◆ **WHAT IS NEEDED**:
The full listing should be duplicated word for word.

◆ **DATASET EXTRACT**:
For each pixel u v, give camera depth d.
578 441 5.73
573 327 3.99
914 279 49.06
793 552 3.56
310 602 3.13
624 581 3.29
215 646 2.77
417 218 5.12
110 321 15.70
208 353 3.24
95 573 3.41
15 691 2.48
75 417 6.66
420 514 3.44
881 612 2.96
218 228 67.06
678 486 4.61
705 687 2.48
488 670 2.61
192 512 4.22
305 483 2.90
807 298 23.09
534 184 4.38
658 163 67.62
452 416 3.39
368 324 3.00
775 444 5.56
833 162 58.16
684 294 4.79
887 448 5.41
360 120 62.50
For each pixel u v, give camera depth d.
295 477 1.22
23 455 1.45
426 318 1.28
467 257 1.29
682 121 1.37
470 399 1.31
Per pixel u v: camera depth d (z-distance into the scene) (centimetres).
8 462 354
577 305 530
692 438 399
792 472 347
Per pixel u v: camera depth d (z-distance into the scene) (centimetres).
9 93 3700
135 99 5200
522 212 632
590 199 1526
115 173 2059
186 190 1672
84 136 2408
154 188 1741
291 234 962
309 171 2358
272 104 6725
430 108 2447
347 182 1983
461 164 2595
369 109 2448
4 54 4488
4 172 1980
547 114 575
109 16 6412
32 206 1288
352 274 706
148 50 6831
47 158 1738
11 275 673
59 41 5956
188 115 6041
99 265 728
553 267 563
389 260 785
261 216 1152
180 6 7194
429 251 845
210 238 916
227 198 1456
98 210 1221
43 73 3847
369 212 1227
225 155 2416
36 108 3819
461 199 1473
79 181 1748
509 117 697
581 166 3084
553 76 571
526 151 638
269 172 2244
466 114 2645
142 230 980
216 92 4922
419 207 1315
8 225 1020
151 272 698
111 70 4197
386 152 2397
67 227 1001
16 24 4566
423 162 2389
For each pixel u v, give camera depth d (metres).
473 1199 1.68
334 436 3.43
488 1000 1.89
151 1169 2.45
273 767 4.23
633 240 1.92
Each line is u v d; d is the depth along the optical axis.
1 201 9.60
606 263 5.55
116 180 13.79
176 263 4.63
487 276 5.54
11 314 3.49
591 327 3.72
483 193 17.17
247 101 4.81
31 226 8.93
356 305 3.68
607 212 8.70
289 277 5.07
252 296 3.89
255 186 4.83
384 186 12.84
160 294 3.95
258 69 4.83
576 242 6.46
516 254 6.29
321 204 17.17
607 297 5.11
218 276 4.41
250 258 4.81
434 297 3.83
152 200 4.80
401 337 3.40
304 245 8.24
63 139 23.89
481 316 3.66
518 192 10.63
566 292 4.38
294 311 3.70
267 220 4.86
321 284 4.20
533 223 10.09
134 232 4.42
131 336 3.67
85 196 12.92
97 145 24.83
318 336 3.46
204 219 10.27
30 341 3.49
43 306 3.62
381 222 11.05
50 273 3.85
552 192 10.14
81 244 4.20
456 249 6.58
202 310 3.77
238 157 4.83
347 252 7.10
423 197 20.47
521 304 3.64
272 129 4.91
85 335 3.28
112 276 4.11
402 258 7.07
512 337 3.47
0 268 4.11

◆ **REPLY**:
For each pixel u v, give camera depth d.
578 441 5.73
573 327 3.99
914 279 49.06
793 552 3.56
310 602 3.13
624 581 3.29
215 646 2.77
417 218 5.12
110 321 15.70
208 353 3.24
95 573 3.41
15 691 2.48
75 417 6.66
420 514 3.44
881 612 2.96
218 228 67.06
678 486 4.61
705 687 2.48
488 670 2.61
192 512 4.22
305 483 2.90
807 298 23.09
534 184 4.38
658 163 67.62
452 416 3.39
368 324 3.00
775 444 5.56
833 162 58.16
684 294 4.79
887 448 5.41
360 120 62.50
For each pixel u v, give camera depth d.
295 477 1.22
23 455 1.45
426 318 1.28
467 257 1.29
682 121 1.37
470 399 1.31
Per pixel u v: camera depth d (z-distance into the scene) (centimetres).
8 462 354
577 305 530
692 438 399
792 472 347
Per pixel u v: camera depth d (z-distance into the scene) (centimetres).
9 93 3700
135 99 5200
522 212 632
590 199 1526
115 173 2059
186 190 1672
84 136 2408
154 188 1741
291 234 962
309 171 2358
272 104 6725
430 108 2447
347 182 1983
461 164 2595
369 109 2448
4 54 4488
4 172 1980
547 114 575
109 16 6412
32 206 1288
352 274 706
148 50 6831
47 158 1738
11 275 673
59 41 5956
188 115 6041
99 265 728
553 267 563
389 260 785
261 216 1152
180 6 7194
429 251 845
210 238 916
227 198 1456
98 210 1221
43 73 3847
369 212 1227
225 155 2416
36 108 3819
461 199 1473
79 181 1748
509 117 697
581 166 3084
553 76 571
526 151 638
269 172 2244
466 114 2645
142 230 980
216 92 4922
419 207 1315
8 225 1020
151 272 698
111 70 4197
386 152 2397
67 227 1001
16 24 4566
423 162 2389
For each pixel u v, give camera depth d (metres).
473 1199 1.68
334 436 3.43
488 1000 1.89
151 1169 2.45
273 767 4.23
633 240 1.92
Each line is u v d; d is the depth along the optical axis.
1 201 9.60
606 263 5.55
116 180 13.79
176 263 4.63
487 276 5.54
11 314 3.49
591 327 3.72
483 193 17.17
247 101 4.81
31 226 8.93
356 305 3.68
607 212 8.70
289 277 5.07
252 296 3.89
255 186 4.83
384 186 12.84
160 294 3.95
258 69 4.83
576 242 6.46
516 254 6.29
321 204 17.17
607 297 5.11
218 276 4.41
250 258 4.81
434 297 3.83
152 200 4.80
401 337 3.40
304 245 8.24
63 139 23.89
481 316 3.66
518 192 10.63
566 292 4.38
294 311 3.70
267 220 4.86
321 284 4.20
533 223 10.09
134 232 4.42
131 336 3.67
85 196 12.92
97 145 24.83
318 336 3.46
204 219 10.27
30 341 3.49
43 306 3.62
381 222 11.05
50 273 3.85
552 192 10.14
81 244 4.20
456 249 6.58
202 310 3.77
238 157 4.83
347 252 7.10
423 197 20.47
521 304 3.64
272 129 4.91
85 335 3.28
112 276 4.11
402 258 7.07
512 337 3.47
0 268 4.11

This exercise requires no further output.